R.A. MacAvoy’s The Book of Kells

R.A. MacAvoy’s The Book of Kells

MacAvoy KellsLately I’ve been exploring portal fantasies, and last time I talked about Charles de Lint’s The Little Country. This week I’d like to take a look at R.A. MacAvoy’s The Book of Kells.

John Thornburn is a Canadian artist living and teaching in Dublin. He’s a bit of a klutz socially and emotionally, and has a tendency to focus on his work to the exclusion of everything else. His friend and sometime lover Derval O’Keane is an academic historian. The story begins when a young, injured girl suddenly appears in  John’s bathroom, having come through a portal  he inadvertently opened while working on the tracing of an old Gaelic pattern. It takes a bit of doing, but John and Derval finally figure out that Ailesh is the survivor of a Viking attack on her village in the Ireland of 985, saved by her father’s throwing her through the portal.

John and Derval take Ailesh back to her own time, and find the injured poet Labres MacCullen among the dead. John doesn’t know how to open the portal from this side, or even if it can be opened, so they accompany Ailesh and Labres to Dublin, where they hope to get help and justice from the King. Though the King in Dublin is himself a Dane at this point in history, they also want to warn him that the Vikings seem to have come as invaders, not as mere raiders who, having struck, will now go away.

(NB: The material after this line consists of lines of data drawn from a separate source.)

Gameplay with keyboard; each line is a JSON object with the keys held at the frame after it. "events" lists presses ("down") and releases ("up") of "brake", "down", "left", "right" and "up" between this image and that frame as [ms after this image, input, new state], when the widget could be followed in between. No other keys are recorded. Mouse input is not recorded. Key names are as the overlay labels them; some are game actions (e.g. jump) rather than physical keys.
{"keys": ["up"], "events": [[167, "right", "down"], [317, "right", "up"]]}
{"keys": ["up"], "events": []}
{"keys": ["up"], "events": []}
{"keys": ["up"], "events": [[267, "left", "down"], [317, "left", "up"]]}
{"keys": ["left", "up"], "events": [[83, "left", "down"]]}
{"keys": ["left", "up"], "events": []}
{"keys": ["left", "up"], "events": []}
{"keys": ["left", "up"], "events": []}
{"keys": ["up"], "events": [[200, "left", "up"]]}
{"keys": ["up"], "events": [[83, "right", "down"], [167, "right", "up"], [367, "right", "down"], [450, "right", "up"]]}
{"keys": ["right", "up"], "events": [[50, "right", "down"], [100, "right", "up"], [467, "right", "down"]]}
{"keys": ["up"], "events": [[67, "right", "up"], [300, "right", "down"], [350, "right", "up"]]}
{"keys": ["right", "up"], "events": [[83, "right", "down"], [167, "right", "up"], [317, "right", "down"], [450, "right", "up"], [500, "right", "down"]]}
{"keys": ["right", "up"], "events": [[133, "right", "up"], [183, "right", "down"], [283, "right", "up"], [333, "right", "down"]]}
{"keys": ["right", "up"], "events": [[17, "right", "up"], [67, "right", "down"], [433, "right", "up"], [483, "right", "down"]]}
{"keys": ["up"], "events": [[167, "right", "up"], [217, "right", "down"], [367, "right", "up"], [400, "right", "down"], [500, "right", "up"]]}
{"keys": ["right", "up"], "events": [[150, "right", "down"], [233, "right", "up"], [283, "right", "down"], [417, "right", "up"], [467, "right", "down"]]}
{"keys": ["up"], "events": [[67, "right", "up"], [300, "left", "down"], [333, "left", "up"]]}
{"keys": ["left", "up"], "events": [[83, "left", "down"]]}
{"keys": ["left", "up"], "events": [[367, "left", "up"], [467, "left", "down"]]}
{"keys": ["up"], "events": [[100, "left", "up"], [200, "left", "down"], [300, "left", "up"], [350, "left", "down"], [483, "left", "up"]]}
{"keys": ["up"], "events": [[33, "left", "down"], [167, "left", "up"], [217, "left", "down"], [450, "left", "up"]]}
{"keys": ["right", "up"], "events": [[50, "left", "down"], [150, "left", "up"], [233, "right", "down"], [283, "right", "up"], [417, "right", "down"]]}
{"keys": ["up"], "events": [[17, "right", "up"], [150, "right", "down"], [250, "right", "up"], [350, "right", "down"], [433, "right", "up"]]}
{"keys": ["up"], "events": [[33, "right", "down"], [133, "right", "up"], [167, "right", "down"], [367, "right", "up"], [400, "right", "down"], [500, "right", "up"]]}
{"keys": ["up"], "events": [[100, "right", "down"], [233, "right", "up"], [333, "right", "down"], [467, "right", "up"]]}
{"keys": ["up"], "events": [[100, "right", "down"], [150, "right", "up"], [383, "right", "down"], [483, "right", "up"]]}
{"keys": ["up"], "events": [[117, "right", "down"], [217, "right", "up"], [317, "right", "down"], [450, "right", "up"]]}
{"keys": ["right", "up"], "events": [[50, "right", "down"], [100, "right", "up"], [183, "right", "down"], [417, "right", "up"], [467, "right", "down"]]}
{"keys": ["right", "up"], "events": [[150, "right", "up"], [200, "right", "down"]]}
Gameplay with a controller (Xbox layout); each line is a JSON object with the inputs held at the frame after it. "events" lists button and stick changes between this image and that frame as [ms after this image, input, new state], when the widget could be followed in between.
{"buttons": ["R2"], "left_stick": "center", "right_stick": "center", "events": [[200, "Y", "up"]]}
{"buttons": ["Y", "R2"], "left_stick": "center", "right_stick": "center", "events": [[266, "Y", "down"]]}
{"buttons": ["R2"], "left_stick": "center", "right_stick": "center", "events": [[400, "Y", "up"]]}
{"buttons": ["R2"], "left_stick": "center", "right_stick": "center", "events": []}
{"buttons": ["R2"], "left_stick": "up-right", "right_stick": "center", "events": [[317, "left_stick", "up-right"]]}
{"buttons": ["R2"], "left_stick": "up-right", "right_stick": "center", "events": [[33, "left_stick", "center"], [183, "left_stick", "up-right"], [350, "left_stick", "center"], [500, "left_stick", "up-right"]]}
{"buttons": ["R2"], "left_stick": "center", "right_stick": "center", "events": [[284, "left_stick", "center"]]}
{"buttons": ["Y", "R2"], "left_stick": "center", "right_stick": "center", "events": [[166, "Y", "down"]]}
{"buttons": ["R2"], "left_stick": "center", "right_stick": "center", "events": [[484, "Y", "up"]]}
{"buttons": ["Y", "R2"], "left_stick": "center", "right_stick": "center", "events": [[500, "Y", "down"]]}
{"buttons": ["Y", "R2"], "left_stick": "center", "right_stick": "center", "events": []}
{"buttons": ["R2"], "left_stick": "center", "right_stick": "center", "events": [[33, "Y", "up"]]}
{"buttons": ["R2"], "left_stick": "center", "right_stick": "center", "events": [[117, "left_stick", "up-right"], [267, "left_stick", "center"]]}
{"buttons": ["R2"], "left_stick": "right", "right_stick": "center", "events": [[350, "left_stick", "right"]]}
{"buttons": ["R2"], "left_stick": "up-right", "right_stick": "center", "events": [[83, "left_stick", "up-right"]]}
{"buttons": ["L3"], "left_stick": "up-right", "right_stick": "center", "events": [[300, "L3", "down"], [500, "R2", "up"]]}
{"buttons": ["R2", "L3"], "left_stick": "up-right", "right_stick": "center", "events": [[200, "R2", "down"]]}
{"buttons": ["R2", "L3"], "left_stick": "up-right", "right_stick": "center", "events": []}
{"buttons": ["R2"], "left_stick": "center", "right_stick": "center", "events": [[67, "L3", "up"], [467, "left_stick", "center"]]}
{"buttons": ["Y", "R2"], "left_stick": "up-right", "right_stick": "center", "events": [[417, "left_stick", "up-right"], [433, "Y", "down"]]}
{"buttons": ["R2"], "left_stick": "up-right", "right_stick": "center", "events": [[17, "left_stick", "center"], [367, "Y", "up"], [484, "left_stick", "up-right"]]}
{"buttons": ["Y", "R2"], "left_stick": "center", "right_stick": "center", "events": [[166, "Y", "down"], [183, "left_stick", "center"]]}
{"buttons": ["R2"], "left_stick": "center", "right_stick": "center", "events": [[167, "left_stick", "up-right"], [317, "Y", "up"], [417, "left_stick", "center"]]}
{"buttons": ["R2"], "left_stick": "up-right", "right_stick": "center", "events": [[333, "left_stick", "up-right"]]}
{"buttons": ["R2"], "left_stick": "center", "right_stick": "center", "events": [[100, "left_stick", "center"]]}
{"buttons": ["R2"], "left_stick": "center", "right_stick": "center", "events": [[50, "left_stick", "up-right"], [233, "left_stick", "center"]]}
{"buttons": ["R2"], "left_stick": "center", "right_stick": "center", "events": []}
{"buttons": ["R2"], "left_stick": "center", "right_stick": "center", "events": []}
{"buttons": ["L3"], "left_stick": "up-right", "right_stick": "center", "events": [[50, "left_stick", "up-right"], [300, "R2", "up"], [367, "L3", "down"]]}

Unknown to them, however, these same Vikings offered the lives of all the villagers to Odin, and the fact that Ailesh and Labres escaped puts them in a bit of a quandary. The leader decides that they must find and kill those who escaped, or forfeit their own lives – and the success of their expedition – to Odin’s displeasure.

MacAvoyIn The Book of Kells MacAvoy uses historical religious beliefs as her supernatural elements, introducing a touch of magic realism to what would otherwise be a traditional portal fantasy. There is, however, another level of realism altogether, and that’s in the characters themselves. Both John and Derval are imperfectly ordinary people, flawed not in the tragic or heroic way we normally associate with Fantasy, but in the way we normally associate with our own friends and colleagues. They engage in the adventure not out of idealism, nor even out of pragmatism, but simply because they have nothing else to do. That this seems natural and even reasonable to the readers reflects MacAvoy’s own great skill as an artist.

Derval’s flaw is common to many academics (I’m one myself, so I know), she’s arrogant about her learning, and impatient with the ignorance of others. John has the flaw of many great creative artists, he’s self-absorbed and immature, disassociated from the real world around him, particularly when struck with inspiration. Ironically, they’ve travelled to a world and time when both great artists and great scholars are highly valued. Both learn humility in totally unexpected ways.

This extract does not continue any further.